Lemon Tree is coming along.

And I stitched until 3 a.m. on this last night.

I also placed an order with Attic Needlework in Arizona for Scarlet Letter's "Country Life." I've been meaning to buy it for years. I think I will plan to start it at Christmas. Or Thanksgiving. Or maybe my vacation in October. It's only 9 inches high, but it's 36 inches long. How cool would it be to have the 4-foot vertical ATS and the 3-foot horizontal Country Life? Yeah, I should live so long.

Happy Labor Day, all!

August 24, 2008

Sheepish Sunday

I have acquired a ridiculous amount of stash lately, but here's something I'd like to get just as soon as I finish one of the projects I'm currently working on--probably "Lemon Tree." This is Shepard's Care, designed by Little by Little. As Edgar once noted about L by L, their designs are generally a little "off" in an interesting and charming way. I think I would have to correct the spelling of "shepherd" though.
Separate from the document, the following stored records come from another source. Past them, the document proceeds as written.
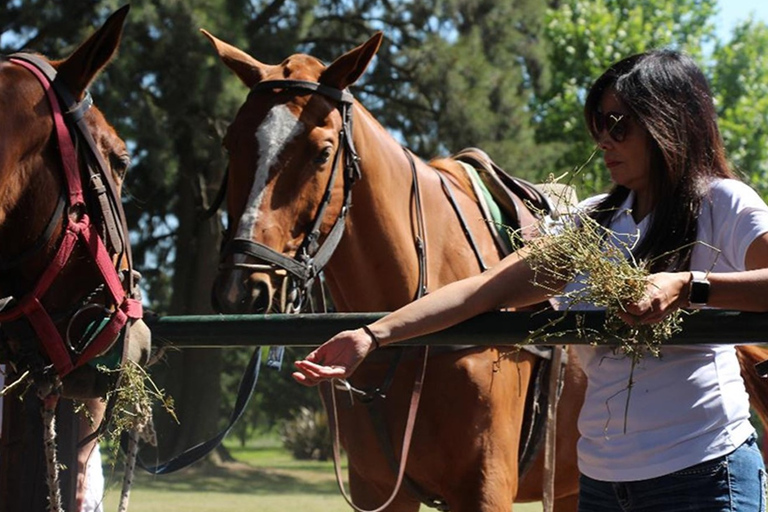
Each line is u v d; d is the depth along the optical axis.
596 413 2.73
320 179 3.84
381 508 3.78
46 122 2.81
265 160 3.79
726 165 2.73
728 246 2.58
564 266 2.63
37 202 2.80
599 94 2.76
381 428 3.90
The design reminds me of friend I made when I was on the Isle of Skye. In many cases there, the sheep aren't fenced--I don't know if people don't worry about their sheep wandering away, or if the sheep get out. Certainly there aren't many cars on the road on Skye. Skye is wonderful, and very worth visiting. I mentioned how much I've missed going to Scotland, in part because there are many places you can go (especially off season when we tend to travel) that are unspoiled and lightly traveled. We're planning a vacation for late spring next year though, and it looks like we'll be going to Wales. It's thanks to this woman's wonderful blog called We Three Ginger Cats Tales, that we'll be spending some time in St. Davids. She writes a lovely blog and photographs her cats, who seem to enjoy going for walks along the wild Welsh coast. It's a mystical-looking place. She's a children's book illustrator; be sure to look at her illustrations and her art, which is sold by a gallery in Wales.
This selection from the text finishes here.